I second the point about the usefulness of TrevorB's links: thank you Trevor!

And (as I think I may have said before) I concur with the general advice to stick with "give it to me". You can't go wrong with this, whether in formal or informal English.

Loob


----------



## mazbook

profe105, I *do* agree that "Give me it...!" in the imperative and *in context*, as you have put it, is quite acceptable and normal English usage.  I hadn't thought of this particular case since when I use this sort of imperative it tends to be with my kids and in Spanish. 

Saludos desde Mazatlán


----------



## tenseconds

Thanks alot for your help guys!  And if you are saying it not as a command, for example he told me it, is that wrong?


----------



## mazbook

Hola tenseconds:

I would consider it completely wrong...in U.S. English.  It _*may*_ be correct in some British dialects of English.

Saludos desde Mazatlán


----------



## Xewells

In that instance, I would say "He told me"


----------



## Loob

I find it easier to think about this in the context of a longer phrase, such as "he told me it in confidence" = _he told me the story in confidence._

I would say that exactly the same same arguments apply as with "give" + Indirect Object + Direct Object.

"He told it to me in confidence": _universally acceptable, in speech and writing;_

"He told me it in confidence": _OK in conversation in BrE; ?AmE usage varies?_

"He told it me in confidence": _rare in BrE; ?AmE not used?_

I've put question marks round the AmE part of the last two, because I've simply extrapolated from the earlier part of the discussion, and I may have done so incorrectly ...

Anyway, my recommendation goes again to _'verb - Direct Object - to - Indirect Object'_ ("He told it to me") as by far the safest option 

Loob


----------



## vince

In case you were wondering about the general structure, the following phrases are equivalent:

I gave my sister the book
I gave the book to my sister

I sent my teacher a letter
I sent a letter to my teacher


----------



## tiab

ungrammatic 
does that mean grammatically incorrect?


----------



## Soy Yo

I believe that in the U.S. we tend to say "Give it to me." The other versions sound a bit off? Are they correct? I don't know. "Give me it!" or "Gimme it!" is certainly something associated with "child speech." And frankly, though I can't swear I ever heard it, "Give it me" doesn't sound any worse than "Give me it." Maybe I've watched too much "Masterpiece Theatre".

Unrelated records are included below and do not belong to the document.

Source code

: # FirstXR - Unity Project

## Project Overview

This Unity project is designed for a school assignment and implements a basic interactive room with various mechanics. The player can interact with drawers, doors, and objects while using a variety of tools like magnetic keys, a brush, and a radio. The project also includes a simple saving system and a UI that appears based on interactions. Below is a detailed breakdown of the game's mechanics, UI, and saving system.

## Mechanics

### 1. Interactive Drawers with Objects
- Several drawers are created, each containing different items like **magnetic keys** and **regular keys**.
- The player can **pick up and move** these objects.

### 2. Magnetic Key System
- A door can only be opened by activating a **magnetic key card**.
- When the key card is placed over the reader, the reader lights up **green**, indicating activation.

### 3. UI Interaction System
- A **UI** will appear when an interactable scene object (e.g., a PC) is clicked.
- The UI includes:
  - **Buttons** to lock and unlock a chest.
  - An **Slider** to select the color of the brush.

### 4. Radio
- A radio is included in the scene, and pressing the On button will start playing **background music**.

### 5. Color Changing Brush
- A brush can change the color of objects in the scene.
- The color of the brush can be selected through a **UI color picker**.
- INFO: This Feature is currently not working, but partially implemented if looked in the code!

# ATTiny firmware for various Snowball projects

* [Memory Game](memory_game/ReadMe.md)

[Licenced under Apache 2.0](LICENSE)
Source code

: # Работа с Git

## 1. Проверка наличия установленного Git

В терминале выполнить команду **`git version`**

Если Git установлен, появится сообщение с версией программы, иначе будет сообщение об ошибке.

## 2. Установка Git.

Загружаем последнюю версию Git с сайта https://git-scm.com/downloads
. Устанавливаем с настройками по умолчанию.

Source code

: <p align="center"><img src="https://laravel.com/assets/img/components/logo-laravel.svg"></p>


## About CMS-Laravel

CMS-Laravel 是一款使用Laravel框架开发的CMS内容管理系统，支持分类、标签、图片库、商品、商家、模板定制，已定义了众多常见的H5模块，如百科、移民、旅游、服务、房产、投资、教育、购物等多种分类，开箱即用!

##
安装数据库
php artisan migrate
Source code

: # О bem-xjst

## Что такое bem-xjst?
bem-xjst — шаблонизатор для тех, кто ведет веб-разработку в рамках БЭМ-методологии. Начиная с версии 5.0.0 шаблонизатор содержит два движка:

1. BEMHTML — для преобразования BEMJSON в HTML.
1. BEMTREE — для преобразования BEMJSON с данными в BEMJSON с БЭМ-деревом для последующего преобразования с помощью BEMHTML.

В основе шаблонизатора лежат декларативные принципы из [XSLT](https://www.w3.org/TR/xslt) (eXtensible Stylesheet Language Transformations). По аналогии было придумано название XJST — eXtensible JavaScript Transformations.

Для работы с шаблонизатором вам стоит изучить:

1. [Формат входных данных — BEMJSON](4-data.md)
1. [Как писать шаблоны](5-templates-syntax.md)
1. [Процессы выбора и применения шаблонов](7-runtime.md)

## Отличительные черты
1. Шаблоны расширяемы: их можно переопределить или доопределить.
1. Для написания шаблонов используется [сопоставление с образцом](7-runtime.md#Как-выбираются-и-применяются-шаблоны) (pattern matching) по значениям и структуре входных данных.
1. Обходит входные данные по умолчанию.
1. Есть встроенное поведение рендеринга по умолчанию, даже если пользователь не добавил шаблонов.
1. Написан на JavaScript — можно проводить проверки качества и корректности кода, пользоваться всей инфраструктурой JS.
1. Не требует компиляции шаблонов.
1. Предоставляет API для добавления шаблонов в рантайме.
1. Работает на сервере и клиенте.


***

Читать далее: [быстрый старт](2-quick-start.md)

I also follow the "He told it to me" pattern, but "He told me" ("He told me so") is less cumbersome.

Example in which "it" is needed:  "Do you know the story of the three little pigs?" "Yes, my father told it to me at bedtime when I was a kid."

Very interesting and thanks to everyone for his/her/their input!


----------



## pozzo

Soy Yo said:


> I believe that in the U.S. we tend to say "Give it to me."


I agree completely.  Same thing in Canada.


Soy Yo said:


> The other versions sound a bit off? Are they correct? I don't know. "Give me it!" or "Gimme it!" is certainly something associated with "child speech."


Once again I agree completely.  Same thing in Canada.

To my ear "give it me" sounds completely incorrect whereas  "give me it" sounds like something that has an okay grammatical structure but is not flattering to the speaker, maybe because, as Soy Yo points out, it sounds kind of like you're saying "gimme".   Having said that, if I was in unfamiliar territory and expecting things to be phrased slightly differently, "give me it" would not come as a shock whereas I think "give it me" would be more unusual.  It would seem kind of like saying "talk me" instead of "talk to me".  But I guess if the "to" is obvious anyway, then maybe it could be considered redundant and somewhere it would work its way out of speech.


----------